I would probably be overly wildly enthusiastic - then if everything changes she will feel a fool and if her dd is indeed a little angel you will have got into the spirit.

I would not do the "you have all this to come" because as you say your ds is normal, normal, normal and you don't mind whatever it is that is peeing her off, and so presumably she won't mind when her dd does it.

Hallgerda · 06/07/2006 10:00

Chandra, I know someone like that too. I agree with harpsichordcarrier, jimjams, eggybreadandbeans and others who have said she's not really a friend. I wouldn't bother with clever, infuriating remarks though - sometimes it does one good to think of them but they don't really help. I think your best options are:
tell her how you really feel about her comments (which may result in neither of you speaking to the other);
avoid her;
put up with her with gritted teeth if you really, really have to.

Chandra · 06/07/2006 20:53

Oh Apronstrings! don't start me on SIL... her more out of target piece of advice/solution to all our problem was..."force his mouth open and shove the food in, if he complains a good smacking will sort him out" fantastic advice, especially for an 8m old baby!.

I think a bit of holidays will make us good. I'm really short of saying something nasty if she continues the same way.

Thanks again.

OP posts:
apronstrings · 07/07/2006 04:09

Chandra lol about sil - potential sil is like yours soooo wide of the mark its laughable - but also tells my mum how to cook jacket potatoes etc - so at least I know its not just me

Twiglett · 13/07/2006 08:58

I find a well-placed bout of hysterical laughter tends to work well

mwahahahahahahahaahahahaaaaaaa

for added emphasis follow it with a 'Oh I hope you don't mind if I tell xxxx what you just said .. she'll find it so funny too'

Twiglett · 13/07/2006 08:59

or

"That's nice that you think that .. you hold on to it as long as you can"

"Do you remember before you had children how you felt you knew exactly where parents were going wrong .. funny how that keeps going throughout the ages of your child"

or

"You'll learn"

or

"Will you just shut up you're really getting on my tits now"

peanutbutter · 13/07/2006 09:05

pmsl @ tinygang's "Get this hat and smile sweetly whilst slowly and pointedly putting it on."

and Twiglett's "That's nice that you think that .. you hold on to it as long as you can"

Chandra · 21/08/2006 17:21

A little update here...

WE have not seen each other much in the last weeks, but her DD stayed overnight a couple of weeks ago, and DS went to them last weekend...

Anyways, as soon as I handed DS bag and instructions she said "WHAT???? is he still using nappies at night??? DD is not using nappies anymore and she has never had an accident!"

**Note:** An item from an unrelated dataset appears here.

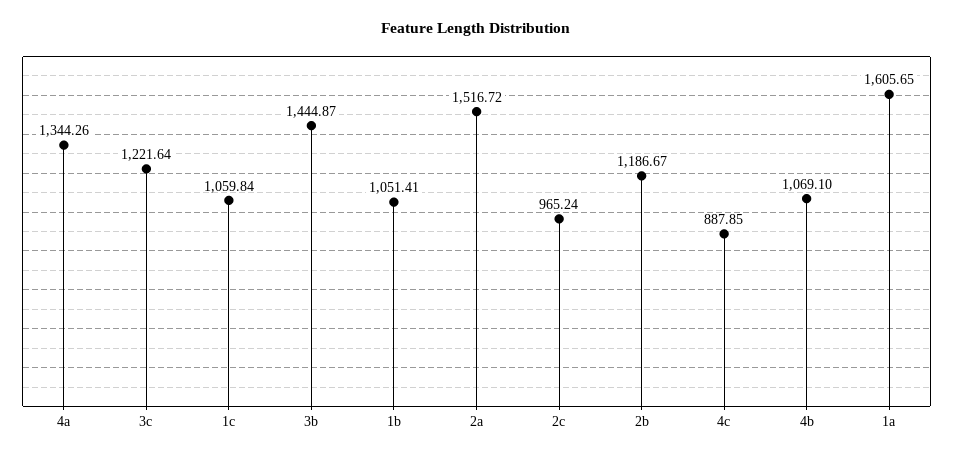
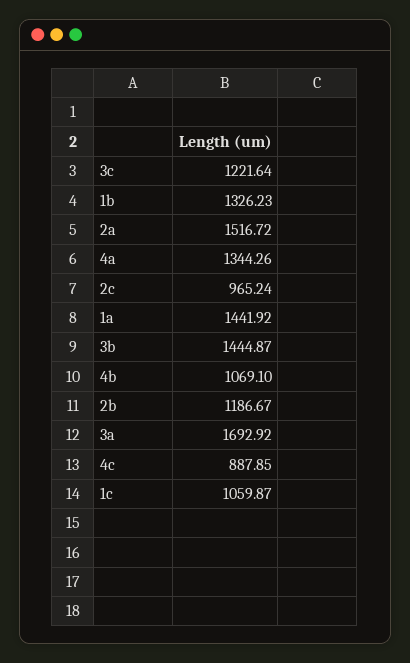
1c: 1059.84 -> 1059.87
1b: 1051.41 -> 1326.23
1a: 1605.65 -> 1441.92
3a: none -> 1692.92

Yesterday I went to pick DS up and while we where chatting her girl kindly poed on her carpet!!! she even tried to blame DS for it! I couldn't stop smiling! but couldn't stop myself from saying "DS has never done that!!!

OP posts:
twinsetandpearls · 21/08/2006 17:24

I would just indulge her with a knowing smile inside. Allow her to have her moments when she thinks everything is going great ( surely we are all allowed those moments) safe in the knowledge that her world will come crashing around her soon.

twinsetandpearls · 21/08/2006 17:24

PMSL at shit on carpet- I told you it would all come crashing down!

alex8 · 21/08/2006 17:31

How id she try to blame you ds for that? Priceless

Chandra · 21/08/2006 18:03

Yes, she asked me if I was sure it wasn't DS's!